Thank you Dr. Pandelis for your wonderful, great and clear explanation. It is very much appreciated and I am certain that like me other upcoming students studying econometrics would also find this comment very useful. I am just being blessed. Thank you once again. I will re-do my model and be back on research gate with revised version.
Some of my feedback are as follows before I revise my estimation:
1. I am very new to econometrics but take keen interest to develop my understanding in this field, thus I am tapping in all the resources I could and your advise is just great. I would also appreciate, if someone can also direct me to some of the research papers which clearly outlines, the basic econometric concepts being used.
2. I did note that my oil price is stationary in first difference, however, I thought that it could pose issues when you are estimating those variables when the order of integration is different. Therefore, I took of significance level as at 1% which made oil price non-stationary in level and stationary in first difference as other variables.
3. Since, you stated that AIC favours models with larger samples, this means that I should use SIC selection method when doing unit root test as well. I had used AIC method in the above estimation and I suppose that the unit root test results would change. On the same note, how should you decide whether to use intercept, trend and intercept and none when doing unit root test. Will it make any issue if some variables are stationary at level for intercept only while some are stationary in level at trend and intercept or at none.
4. Thank you for providing me understanding on the purpose of lag length. Just one thing, if the maximum suggested is 4, when do you actually dont use 4 and try values less than this.
5. Yes, I entered the variables in levels when doing cointegration tests since I read somewhere that for johansens cointegration tests, variables should be entered in its level. But, what buzzes me is that sine you will be entering variables in level in johansen cointegration test and VAR estimation, then what is the puropose of unit root test then, when you find some of your variable stationary in level and some in 1st difference.

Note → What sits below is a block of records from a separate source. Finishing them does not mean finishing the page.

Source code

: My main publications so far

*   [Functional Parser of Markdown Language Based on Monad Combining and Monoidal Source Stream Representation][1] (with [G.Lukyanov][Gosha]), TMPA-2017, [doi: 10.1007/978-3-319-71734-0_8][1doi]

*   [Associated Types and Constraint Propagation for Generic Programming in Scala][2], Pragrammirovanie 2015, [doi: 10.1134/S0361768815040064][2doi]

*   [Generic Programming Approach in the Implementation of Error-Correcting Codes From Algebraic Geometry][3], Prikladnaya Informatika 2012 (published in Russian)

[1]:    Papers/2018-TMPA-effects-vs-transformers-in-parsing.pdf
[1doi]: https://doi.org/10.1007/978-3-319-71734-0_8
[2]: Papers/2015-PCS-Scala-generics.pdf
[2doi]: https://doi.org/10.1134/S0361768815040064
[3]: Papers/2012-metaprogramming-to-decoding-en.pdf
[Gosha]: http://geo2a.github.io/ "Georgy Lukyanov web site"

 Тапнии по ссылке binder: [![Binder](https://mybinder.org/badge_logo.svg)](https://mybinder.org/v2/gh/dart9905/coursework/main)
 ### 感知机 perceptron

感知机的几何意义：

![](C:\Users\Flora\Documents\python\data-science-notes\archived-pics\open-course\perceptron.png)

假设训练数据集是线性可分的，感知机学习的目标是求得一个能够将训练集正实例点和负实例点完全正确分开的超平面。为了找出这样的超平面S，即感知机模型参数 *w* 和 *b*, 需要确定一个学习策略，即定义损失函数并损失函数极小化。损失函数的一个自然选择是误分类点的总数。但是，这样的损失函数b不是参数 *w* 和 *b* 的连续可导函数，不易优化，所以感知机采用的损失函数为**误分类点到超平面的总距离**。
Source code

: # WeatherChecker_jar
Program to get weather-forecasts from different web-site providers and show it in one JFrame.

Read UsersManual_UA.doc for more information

6. when interpreting the results of VECM for LR relationship, do we change the variable sign when reporting result, meaning when writing it as a subject of trade balance (ltb). As you SR, the emphasis to be only on significant values based on t-stat of 1.96?
7. As for the issue of including one variable twice, I have only included in my estimation oil price as a index of 2005, that is I have made oil price in 2005 to be 100. However, I just reported in this case the current US oil price per barrel in unit root test to show either using as a index or current price, results are same.
8. I will certainly work on your last comment to revise my model and I have transformed my variables on log form to make interpretation as elasticities. i hope this is fine.
Thank you very much Pandelis. Your comments and advise have been very generous and of great help. I have learnt alot. On this note, I shall be as mentioned earlier, revising my model and to see how it has changed. Once again thank you very much and if time does permit you, I shall be most grateful for your any future advise.
I want to thank everyone for the king help they have provided me till to date especially to Mr. Mitsis. I have revised my model based on the comments received above and need some third eye to verify what I have done and where I still need to work on.
I think you have a set of variables that are interrelated, why you don't try to do with SEM, or simultaneous Equation modelling. It has more theoretic conceivability.
Thank you very much Ahmad, Mohamed and of course Mitsis for the much additional inputs and clarification. Mitisis, a kind request if you possibly have a look at what I have done. I have tried following your approach and have done it accordingly.
When a country's exchange rate increases relative to another country's, the price of its goods and services increases. Imports become cheaper. Ultimately, this can decrease that country's exports and increase imports.